Здание аэропорта только строилось, и пассажиров отвезли прямо в гостиницу. Полная, русая и неторопливая женщина, похожая на тетю Фросю, развела их по комнатам. Замешкавшимся пришлось занимать расставленные в коридоре раскладушки.
Володя положил фуражку на подушку, но тут же снял ее: увидел, как «эта, в брюках» с обреченным видом топчется возле раскладушки и кусает губы.
Воспользовавшись минутным замешательством Володи, дядька в клетчатом пиджаке плюхнулся на кровать, сминая белые простыни, и сразу же потянулся к ботинкам — развязывать шнурки.
— Э, нет, папаша, — опомнившись, сказал Володя, — номер не пройдет! Это место для девушки!
Володя ожидал, что завяжется спор, может быть, даже ссора, но дядька покорно поднялся, одернул пиджак и, сопя, вышел в коридор.
— Тоже мне рыцари, — сказал он уже за дверью и почему-то во множественном числе.
Володю это развеселило.
— Девушка, — окликнул он «эту, в брюках» и указал на кровать, — ваше место!

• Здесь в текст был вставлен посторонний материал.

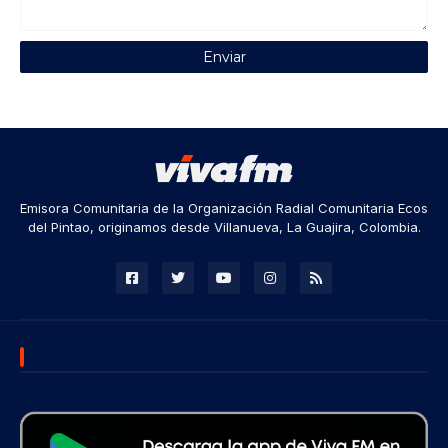
Emisora Comunitaria de la Organización Radial Comunitaria Ecos
del Pintao, originamos desde Villanueva, La Guajira, Colombia.
DESCARGA NUESTRA APP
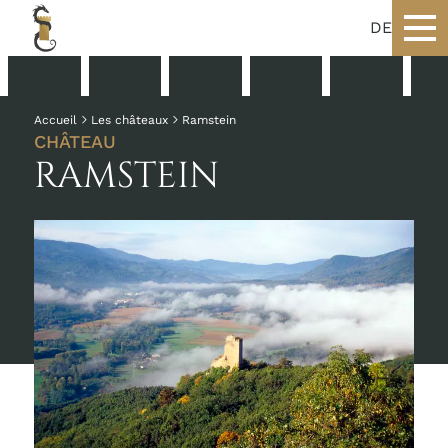
DE
Accueil
Les châteaux
Ramstein
CHÂTEAU
RAMSTEIN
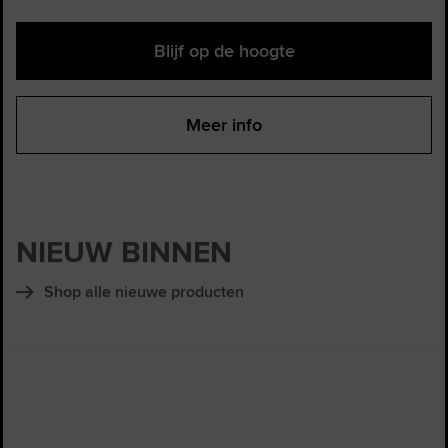
Blijf op de hoogte
Meer info
NIEUW BINNEN
Shop alle nieuwe producten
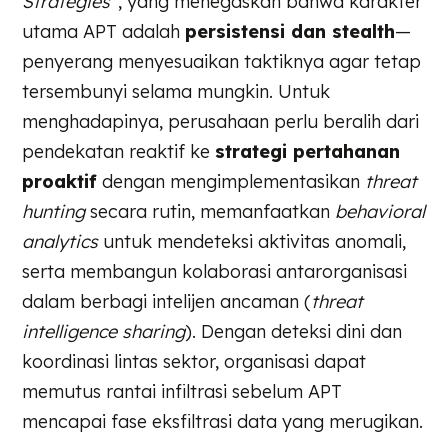
Strategies”
, yang menegaskan bahwa karakter
utama APT adalah
persistensi dan stealth
—
penyerang menyesuaikan taktiknya agar tetap
tersembunyi selama mungkin. Untuk
menghadapinya, perusahaan perlu beralih dari
pendekatan reaktif ke
strategi pertahanan
proaktif
dengan mengimplementasikan
threat
hunting
secara rutin, memanfaatkan
behavioral
analytics
untuk mendeteksi aktivitas anomali,
serta membangun kolaborasi antarorganisasi
dalam berbagi intelijen ancaman (
threat
intelligence sharing
). Dengan deteksi dini dan
koordinasi lintas sektor, organisasi dapat
memutus rantai infiltrasi sebelum APT
mencapai fase eksfiltrasi data yang merugikan.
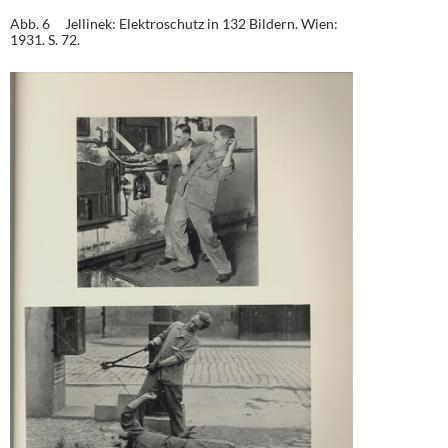
Abb. 6 Jellinek: Elektroschutz in 132 Bildern. Wien:
1931. S. 72.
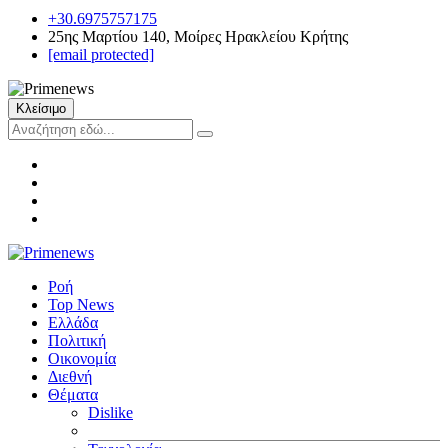
+30.6975757175
25ης Μαρτίου 140, Μοίρες Ηρακλείου Κρήτης
[email protected]
Κλείσιμο
Ροή
Top News
Ελλάδα
Πολιτική
Οικονομία
Διεθνή
Θέματα
Dislike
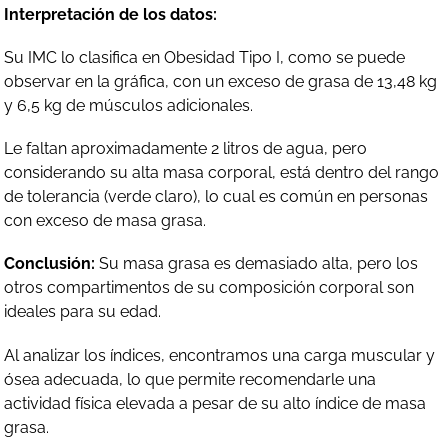
Interpretación de los datos:
Su IMC lo clasifica en Obesidad Tipo I, como se puede
observar en la gráfica, con un exceso de grasa de 13,48 kg
y 6,5 kg de músculos adicionales.
Le faltan aproximadamente 2 litros de agua, pero
considerando su alta masa corporal, está dentro del rango
de tolerancia (verde claro), lo cual es común en personas
con exceso de masa grasa.
Conclusión:
Su masa grasa es demasiado alta, pero los
otros compartimentos de su composición corporal son
ideales para su edad.
Al analizar los índices, encontramos una carga muscular y
ósea adecuada, lo que permite recomendarle una
actividad física elevada a pesar de su alto índice de masa
grasa.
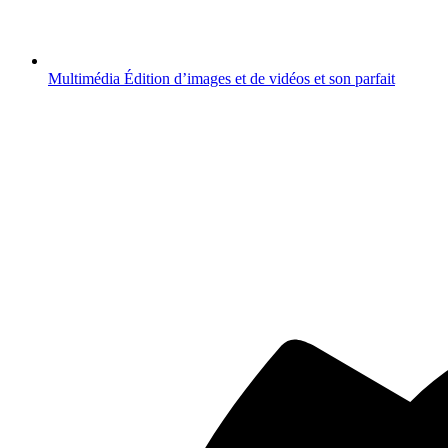
Multimédia
Édition d’images et de vidéos et son parfait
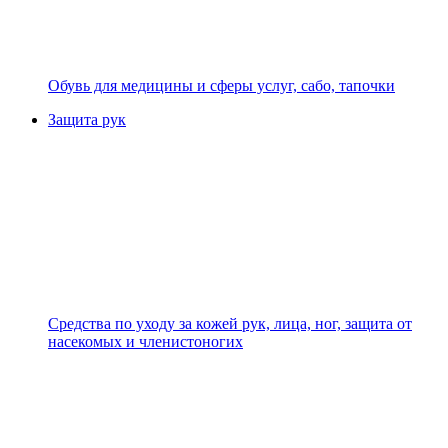
Обувь для медицины и сферы услуг, сабо, тапочки
Защита рук
Средства по уходу за кожей рук, лица, ног, защита от
насекомых и членистоногих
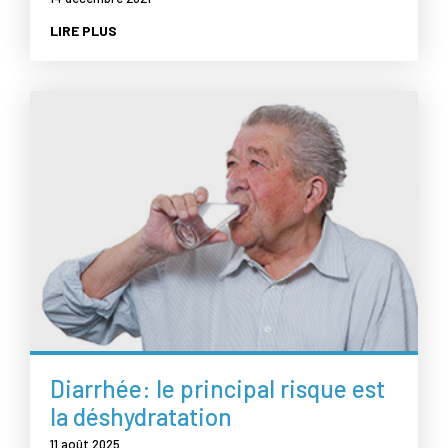
LIRE PLUS
Diarrhée: le principal risque est
la déshydratation
11 août 2025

«Эта, в брюках» долго отнекивалась, но Володя все-таки сумел уговорить ее, и они поменялись местами. Девушка сразу же сбросила туфли, прошептала:
— Господи, какие все-таки неудобные кресла в этих самолетах, — и легла.
И было странно видеть ее маленькие, узкие ступни, обтянутые прозрачными чулками. Володя, застыдившись чего-то, отправился бродить по длинному, заставленному раскладушками коридору. Фуражку он оставил на подушке.
В холле, где на хрупких черных ножках стоял неработающий, прикрытый салфеткой телевизор, за круглым столом уже сидели любители преферанса. Посреди стола уже лежали небрежно расчерченный лист писчей бумаги и многоцветная шариковая ручка. Человек, пытавшийся захватить кровать, сосредоточенно глядел в свои карты и бормотал:
— Раз — пас, два паса, в прикупе — чудеса…
«И зачем ему была кровать? Он же в самолете выспался», — глядя на него, подумал Володя. Немного помаячив за спинами игроков, Володя вышел на лестницу, в сизые облака табачного дыма.
Сумасбродный план зрел у него в голове. Больше всего Володе нравилось именно то, что план сумасбродный. «Вот подойду к ней, — думал он, — расскажу все, как на духу, и попрошу поехать со мной хоть на пару дней. Посмеется, конечно, но вдруг согласится? А что? — Он тронул карман. — Деньги есть! Не съедят же ее у нас. А папа обалдеет — это точно!»
И потом, осторожно заглянув в номер и увидев, что девушка в брюках спит, прикрыв лицо газовой зеленой косынкой, Володя еще раз представил себе, как удивится отец, когда увидит нежданную гостью, и улыбнулся.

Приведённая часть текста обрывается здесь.